The man who ruined my career offered his hand and I took it. Gerald O’Leary held up well on television. News directors looking to cultivate a source knew better. So they shoveled on the makeup and shot him from high angles, making O’Leary’s jowls much less so and taking off ten years in the process. In person, however, the prosecutor didn’t fare so well. His face was flushed, his cheeks scored with tiny blue veins. Too much steak, too much butter, too much booze. I wasn’t rooting for a massive stroke, but I wouldn’t be surprised either.
“How are you, Michael?” O’Leary loved to call me Michael. Like we were old friends. I let him because I didn’t have the energy anymore not to.
“Fine, Gerald. Just fine.”
We all sat down. Patrick Wilson slipped a hand across the table and touched my arm. “Mr. Kelly, I realize we have some history here.”
I looked over at O’Leary. A picture of Mike Royko glared at him from the wall. “I have no problem with Gerald,” I said. “Glad to see he’s here.”
O’Leary swung his large made-for-TV head my way and grinned. “I told you, Patrick. Water under the bridge. Let’s move on.”
A Billy Goat bartender stuck his nose through the curtain.
“Pepsi?” Wilson said.
The nose wrinkled, then spoke. “No Pepsi. Coke.”
Patrick Wilson nodded. “Coke it is, then.”
The nose disappeared. A minute later, a hand poked through the curtain. At the end of it was a plastic bottle of Coke. Wilson took it and the hand disappeared.
“Okay.” The mayor’s cousin spoke as he poured his drink into a glass. “Fred has given me some of the details behind your request to meet.”
“And the rest you picked up from the Chicago police this morning,” I said.
“The chief told us about the warrants served on Lawrence Randolph,” O’Leary said. “Unfortunately, they turned up nothing useful concerning Allen Bryant’s murder. In fact, they turned up nothing at all. What I don’t understand is why this was run through the feds. My off
ice could have handled things.”
Patrick Wilson held up a hand. “Gerald. Let’s talk about Mr. Kelly’s request to meet.” He turned my way. “Mr. Kelly. You were going to offer some details.”
“Let’s start with 1871,” I said. “There is no letter. Nothing that implicates the Wilson family in the fire.”

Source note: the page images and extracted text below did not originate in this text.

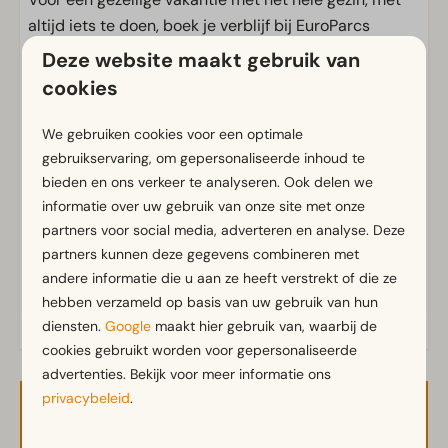
altijd iets te doen, boek je verblijf bij EuroParcs
Zuiderzee!
Deze website maakt gebruik van
cookies
Voorzieningen
We gebruiken cookies voor een optimale
Kampeerplaats
gebruikservaring, om gepersonaliseerde inhoud te
CAI Aansluiting
bieden en ons verkeer te analyseren. Ook delen we
Eigen waterafvoer
informatie over uw gebruik van onze site met onze
Eigen watertappunt
partners voor social media, adverteren en analyse. Deze
Elektra in ampere: 10
partners kunnen deze gegevens combineren met
Parkeergelegenheid nabij de plaats
andere informatie die u aan ze heeft verstrekt of die ze
hebben verzameld op basis van uw gebruik van hun
diensten.
Google
maakt hier gebruik van, waarbij de
cookies gebruikt worden voor gepersonaliseerde
advertenties. Bekijk voor meer informatie ons
privacybeleid
.
Beschikbaarheid en prijs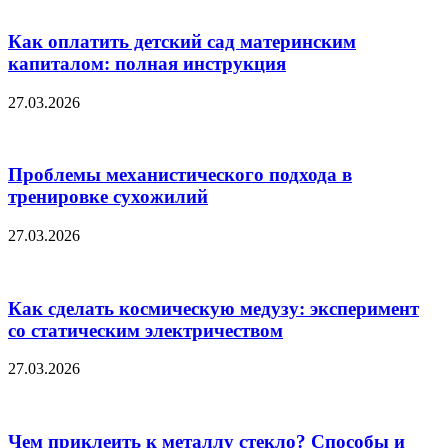
Как оплатить детский сад материнским
капиталом: полная инструкция
27.03.2026
Проблемы механистического подхода в
тренировке сухожилий
27.03.2026
Как сделать космическую медузу: эксперимент
со статическим электричеством
27.03.2026
Чем приклеить к металлу стекло? Способы и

The mayor’s cousin and consigliere took a sip of his Coke and cleared his throat. O’Leary took his cue and pulled out a BlackBerry.
“You’ll have to excuse me for a moment.” O’Leary wandered off, pretending to answer a message he’d never received. Patrick Wilson picked up the thread. But delicately.

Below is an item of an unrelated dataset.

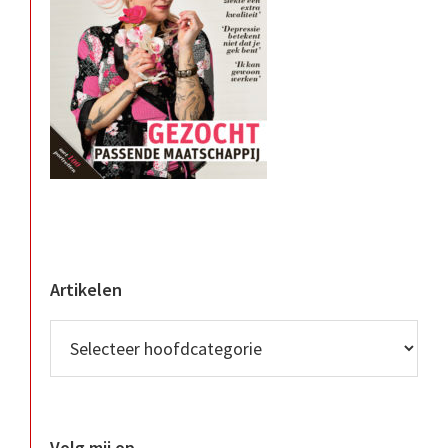
Artikelen
Volg mij op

“I’m not exactly sure what we’re talking about here, Mr. Kelly.”
“That’s fine,” I said. “I have the book Johnny Woods was looking for. I found what was inside. You’ll find out about it soon enough. Point is, it has nothing to do with your family.”
Wilson printed out a smile and pasted it across his face. “What is it you want from the mayor, Mr. Kelly?”
“Mitchell Kincaid,” I said. “He worries the mayor. Politically, that is.” I held up a hand. “Don’t bother to deny it. He’d worry me too. Kincaid will announce he’s withdrawing from the mayoral race this afternoon. Provided we come to an understanding.”
The smile dropped off Little Cousin’s face. He was used to horse-trading. Usually, however, he was dictating terms.
“There’s no understanding here.” Wilson glanced toward Fred Jacobs. “I thought I made myself clear on that.”
“Fred isn’t part of this,” I said. “If you can’t make a deal, get someone in here who can.”
A small vein popped up on Patrick Wilson’s temple. I counted twenty beats in about fifteen seconds.
I looked at Jacobs, who stood up and joined O’Leary and his BlackBerry outside.
“What is it you want, Kelly?”
“Three things,” I said. “First, you drop the vendetta against a reporter named Rawlings Smith. Jacobs says there’s a couple of spots open on the Tribune staff. Your office makes the call and puts a word in for him.”
Wilson’s eyes crinkled a bit at the corners. I don’t know what he expected, but my first term seemed to tickle the mayor’s man. “What else?”
I took a deep breath before the next one.